Bomba na NASA após rastreamento do oceano e descoberta por satélite de microrganismo vermelho, vital para as baleias

Existem enormes massas biológicas no oceano, mas no meio do Atlântico Norte os cientistas alcançaram o inimaginável: com base nos dados da NASA, identificaram um minúsculo organismo marinho, vital para a sobrevivência das baleias. Conforme relataram numa revista especializada, com a ajuda de dados e imagens de satélite da NASA, eles provaram como é possível detectar um pequeno crustáceo avermelhado a centenas de quilómetros de altitude. Ou seja, isso será uma ferramenta importante para compreender o oceano. O trabalho concentra-se no zooplâncton microscópico, que forma densas aglomerações na superfície e sustenta várias redes tróficas marinhas. Na verdade, a sua localização é uma pista para rastrear os movimentos das baleias, uma vez que estas dependem dele para se alimentarem.

NASA encontra microrganismo fundamental para as baleias

O zooplâncton é composto por pequenos animais que flutuam com a corrente e se reúnem em enormes aglomerados subaquáticos. Entre eles, o Calanus finmarchicus destaca-se pelo seu enorme valor energético. Este pequeno crustáceo, do tamanho de um grão de arroz, contém gorduras que permitem às baleias acumular reservas suficientes para longas migrações. Fazer essa descoberta com imagens e dados da NASA é um grande avanço. Até agora, para rastrear esse organismo, era necessário organizar expedições oceanográficas usando redes pequenas que eram puxadas por barcos. Era um método muito lento, limitado a áreas específicas.

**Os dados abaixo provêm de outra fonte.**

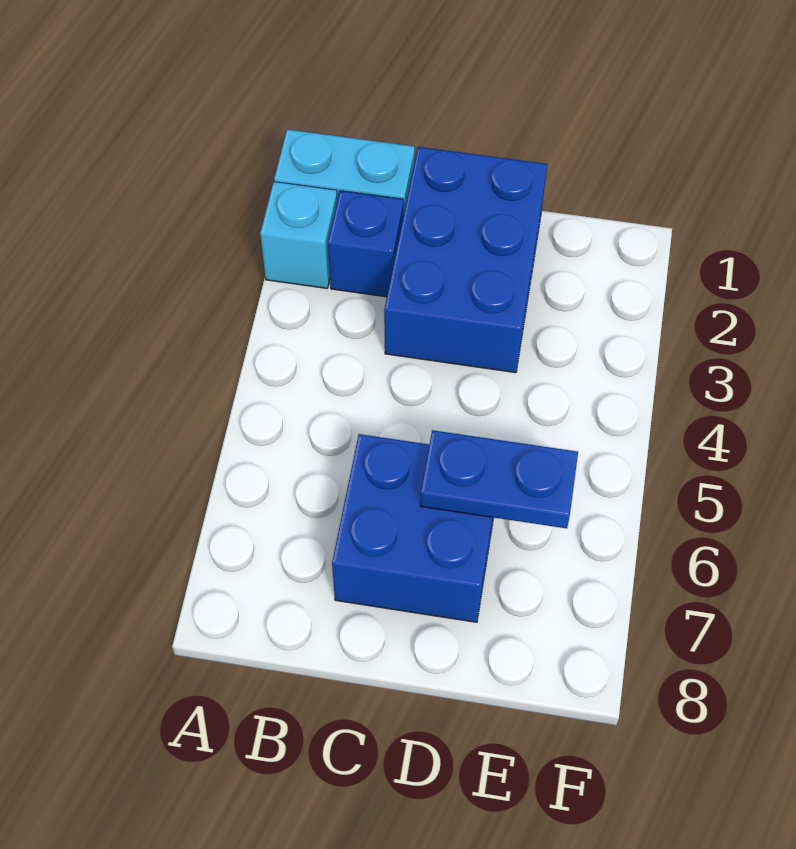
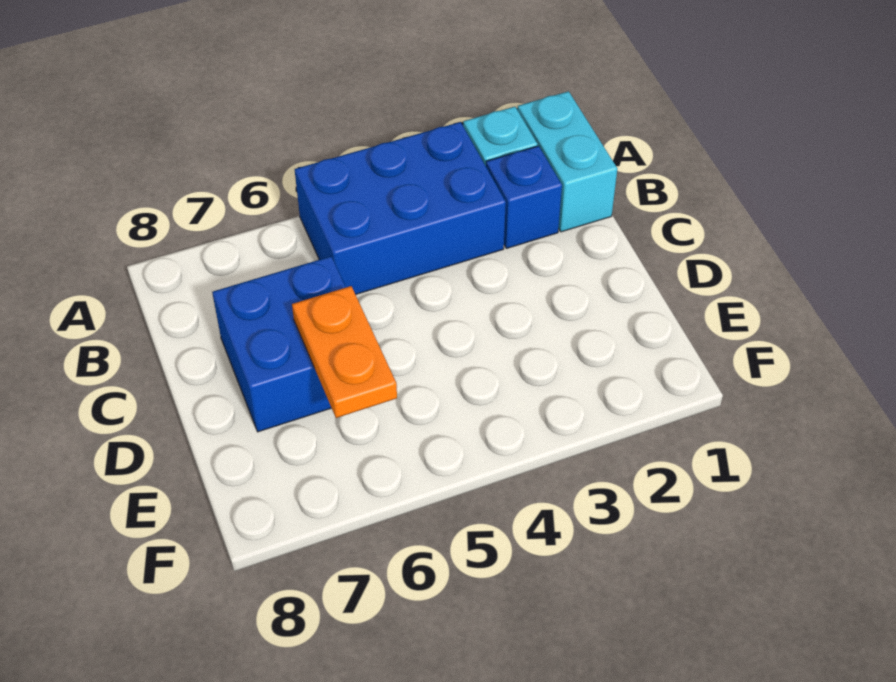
blue brick C1:D3 level 1 -> blue brick A3:B5 level 1
blue plate D6:E6 level 2 -> orange plate D6:E6 level 2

Avanço tecnológico da NASA: o plâncton pode ser visto do espaço

A inovação surgiu graças à sondagem remota. O satélite Aqua da NASA está equipado com um sensor MODIS, capaz de medir como diferentes comprimentos de onda da luz solar são refletidos na superfície do mar. Quando o Calanus finmarchicus se acumula na superfície, o seu corpo contém astaxantina, um pigmento vermelho que absorve fortemente a luz azul-esverdeada.

Esta característica altera ligeiramente a cor do oceano, e o MODIS consegue detetar essa alteração. Ao processar os dados em mapas coloridos melhorados, os investigadores conseguiram destacar manchas avermelhadas associadas a concentrações de crustáceos. Por exemplo, numa das imagens analisadas na baía do Maine, esses métodos revelaram manchas com densidade de até 150 000 indivíduos por metro cúbico, o que é uma densidade extraordinária para um organismo tão pequeno.

Uma descoberta científica que ajudará a proteger as baleias

Antes de aplicar este método na América do Norte, os cientistas testaram-no com sucesso em aglomerados de Calanus finmarchicus no Mar da Noruega, onde já tinha sido comprovada a sua importância como espécie-chave para peixes de interesse comercial. Isto permitiu verificar se o método funcionava, e a experiência revelou-se um sucesso. Eles conseguiram identificar manchas superficiais com uma área de mais de 1000 quilómetros quadrados, visíveis diretamente do satélite. Mas o mais importante é a possibilidade de mapear essas concentrações à escala do oceano. Isso é crucial para a proteção das baleias, pois permite rastrear os seus movimentos em busca de alimento.